Think of the way he describes Jesus healing those possessed. While we no longer use the language of possession by demons, we've surely we all encountered, perhaps at first hand, the unwelcome legion of voices that tell us that we're not worth bothering with, a waste of space, a disappointment to any and everyone who has ever invested in us.

Voices that are so compelling that they all but eat up the sense of self...warping it beyond recognition.

THESE are some of the people whom Jesus encounters – the people whom Jesus heals.

Instead of the clamour of negativity he asks them to listen to another voice, to imagine another viewpoint...the viewpoint of the One who sees each of us as infinitely loveable...


And, warmed into new life by those words, the hearers are healed.


And Dr Luke gets to tell these stories as his two vocations combine to make him the kind of evangelist who not only TELLS good news – but IS good news himself.


Which bring us neatly to our gospel...and the mission that Jesus gives to the seventy as he sends them out...encouraging them to take nothing but the message of peace with God which is the hallmark of the Kingdom. 

These missionaries go out in pairs – not alone.

They are to equip themselves not with an exhaustive kit-list but with faith in the God who, as Paul discovered for himself, stands by us and give us strength.

They are encouraged to settle in to the local community – to make friends and join in with ordinary life.

To speak peace, without labouring the point (if the response is poor, save your breath)

And – they are to heal the sick.


In other words – those 70 are to be signs of the Kingdom themselves.


And so are we.


“Give your whole Church the same love and power to heal” says the Collect...dwelling on the way the gospel can transform even the most broken heart and soul


Luke knew this – for he had seen its power at work again and again as he journeyed with Paul

He knew it – and wanted others to know it too.

He was not there when Jesus sent out the 70 – but his own journeys mirrored theirs.

And his words, reporting those of the One whom he followed, still have the power to heal lives.


“Only Luke” - “Only Jean” “Only Sam” only you...even while you sit here thinking that call is for somebody else.
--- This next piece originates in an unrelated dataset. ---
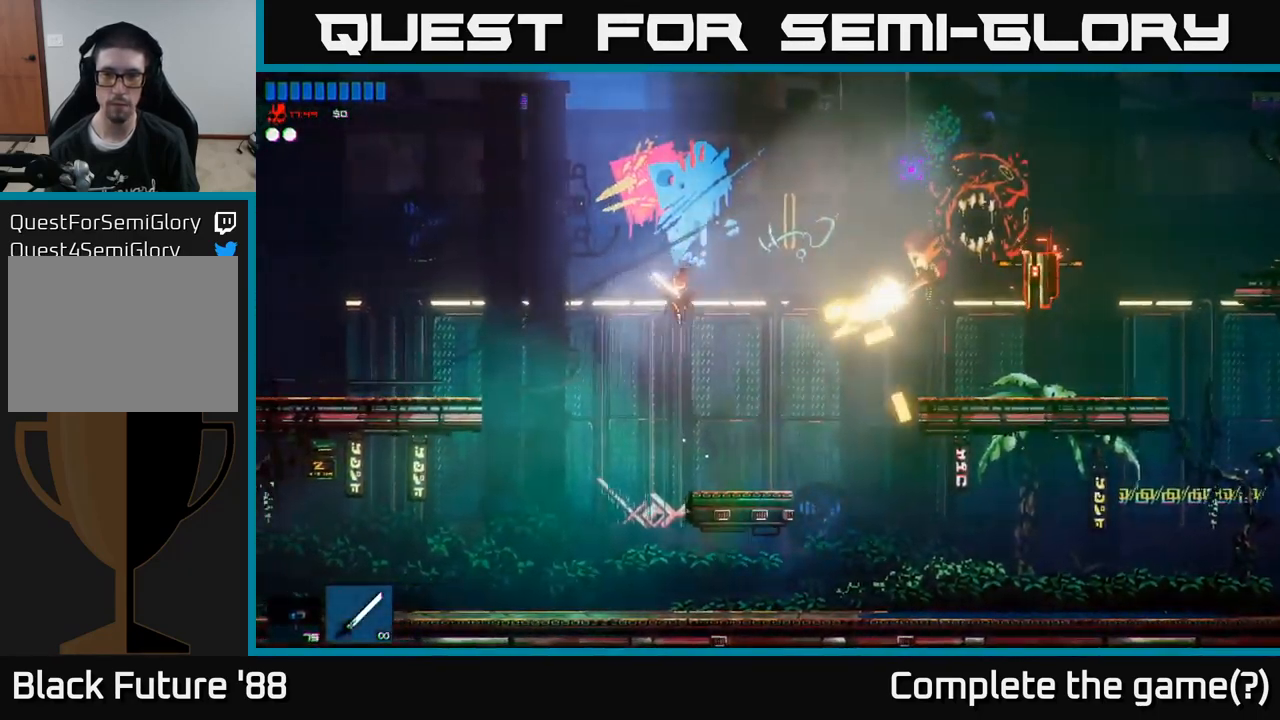
{"buttons": [], "left_stick": "right", "right_stick": "up-right", "events": [[83, "left_stick", "right"]]}
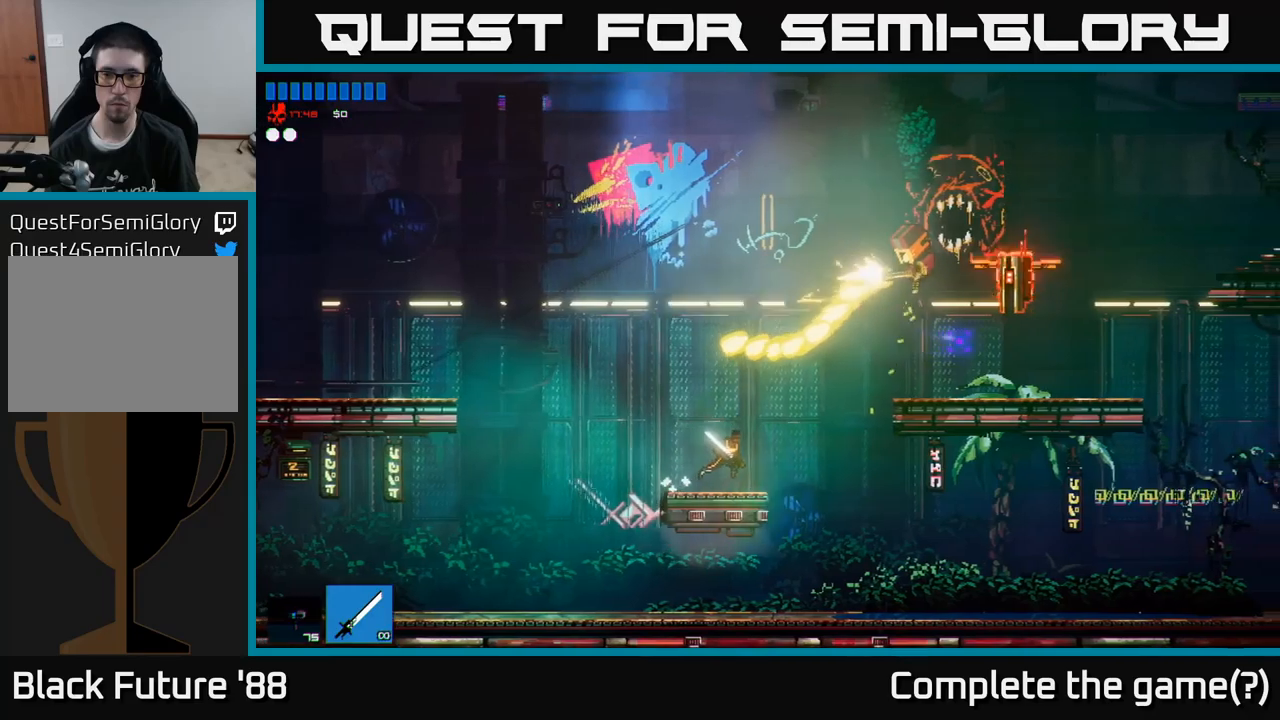
{"buttons": [], "left_stick": "up-left", "right_stick": "up-right", "events": [[400, "left_stick", "up-left"]]}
Only ordinary people who become extra-ordinary, because they have experienced for themselves the impact of the Good News and are fired up to share it with others.

Only people like you...doctors and teachers, drivers and office staff mums, grandpas...The Body of Christ in Woodside today.

People on a mission to BE good news here and now – to love and to heal in the name of Christ.


Never believe that you're “only” small, inadequate, bound to fail. God's grace is sufficient, now as then, so follow your patron and live so that others can see Gods power at work in you, as you live as a sign of God's kingdom.